Undocumented pā site discovered in Auckland during building works

In 2021, archaeologist Hans-Dieter Bader who works with Tāmaki Regeneration, discovered evidence that a piece of land on Armin Road was once a pā site. 

This is the first fortified pā site discovered in many years that is uncatalogued.

“It's very very unusual to find a pā site. For many decades it's the first pā site that we've found in Tāmaki Makaurau,” Hans says.

As part of their commitment to uphold the cultural heritage of the sites they work on, Tāmaki Regeneration ensures there is an archaeologist on site for the initial phase of every development. 

When evidence of historic significance is found, they put a pause to any construction on the site.

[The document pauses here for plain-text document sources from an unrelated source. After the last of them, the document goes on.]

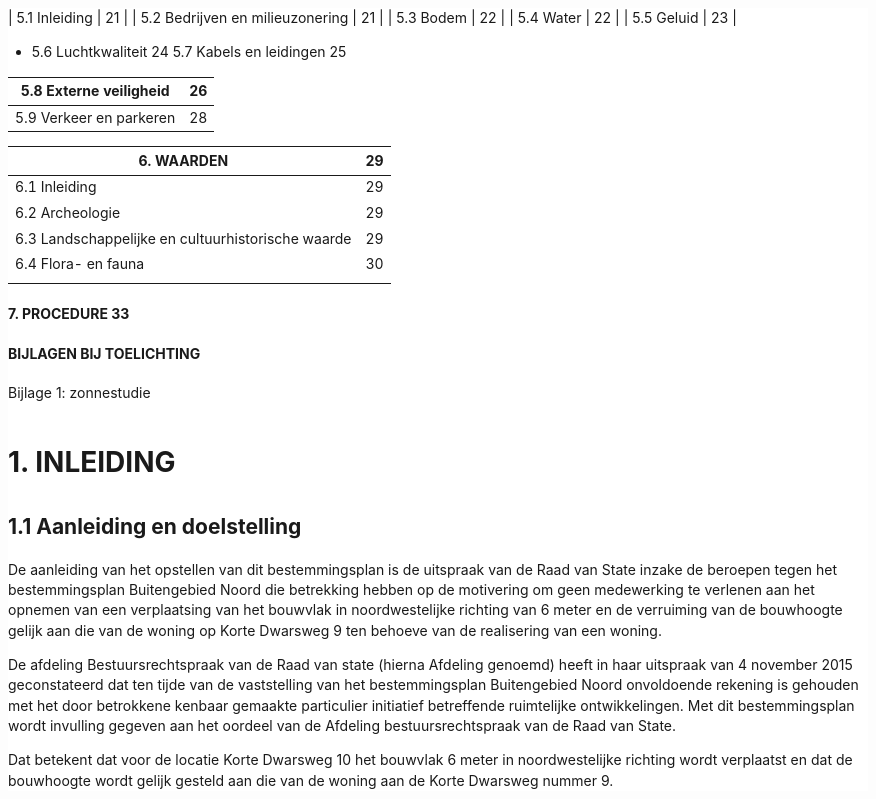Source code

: | 5.1 Inleiding                   | 21 |
| 5.2 Bedrijven en milieuzonering | 21 |
| 5.3 Bodem                       | 22 |
| 5.4 Water                       | 22 |
| 5.5 Geluid                      | 23 |

- 5.6 Luchtkwaliteit 24 5.7 Kabels en leidingen 25

| 5.8 Externe veiligheid  | 26 |
|-------------------------|----|
| 5.9 Verkeer en parkeren | 28 |

| 6. WAARDEN                                        | 29 |
|---------------------------------------------------|----|
| 6.1 Inleiding                                     | 29 |
| 6.2 Archeologie                                   | 29 |
| 6.3 Landschappelijke en cultuurhistorische waarde | 29 |
| 6.4 Flora- en fauna                               | 30 |
|                                                   |    |

#### **7. PROCEDURE 33**

#### **BIJLAGEN BIJ TOELICHTING**

Bijlage 1: zonnestudie

# **1. INLEIDING**

## **1.1 Aanleiding en doelstelling**

De aanleiding van het opstellen van dit bestemmingsplan is de uitspraak van de Raad van State inzake de beroepen tegen het bestemmingsplan Buitengebied Noord die betrekking hebben op de motivering om geen medewerking te verlenen aan het opnemen van een verplaatsing van het bouwvlak in noordwestelijke richting van 6 meter en de verruiming van de bouwhoogte gelijk aan die van de woning op Korte Dwarsweg 9 ten behoeve van de realisering van een woning.

De afdeling Bestuursrechtspraak van de Raad van state (hierna Afdeling genoemd) heeft in haar uitspraak van 4 november 2015 geconstateerd dat ten tijde van de vaststelling van het bestemmingsplan Buitengebied Noord onvoldoende rekening is gehouden met het door betrokkene kenbaar gemaakte particulier initiatief betreffende ruimtelijke ontwikkelingen. Met dit bestemmingsplan wordt invulling gegeven aan het oordeel van de Afdeling bestuursrechtspraak van de Raad van State.

Dat betekent dat voor de locatie Korte Dwarsweg 10 het bouwvlak 6 meter in noordwestelijke richting wordt verplaatst en dat de bouwhoogte wordt gelijk gesteld aan die van de woning aan de Korte Dwarsweg nummer 9.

Mihi Tibble, who works at Tāmaki Regeneration as the general manager of the Māori Pacific and Community team, thinks this should be standard practice across the country.

“There isn’t any other decision but to make it a priority,” she says.

“And so we did. What we've got to do now is consider what is the next step. And part of that will come through as we continue our talks with mana whenua in that space.”

Rikki Solomon (Ngāti Kahungunu, Ngāti Kahu ki Whangaroa) works alongside Tāmaki Regeneration during these processes and agrees that in these situations, developers need to take a step back to consider the best way to move forward. 

“It should be the iwi, and the hapu and the developers working together as a collaborative.”

There are many cases in Aotearoa of developments being planned or built on historic pā sites, urupa and wāhi tapu. Perhaps the process underway in Tāmaki is the example for others to follow in the future.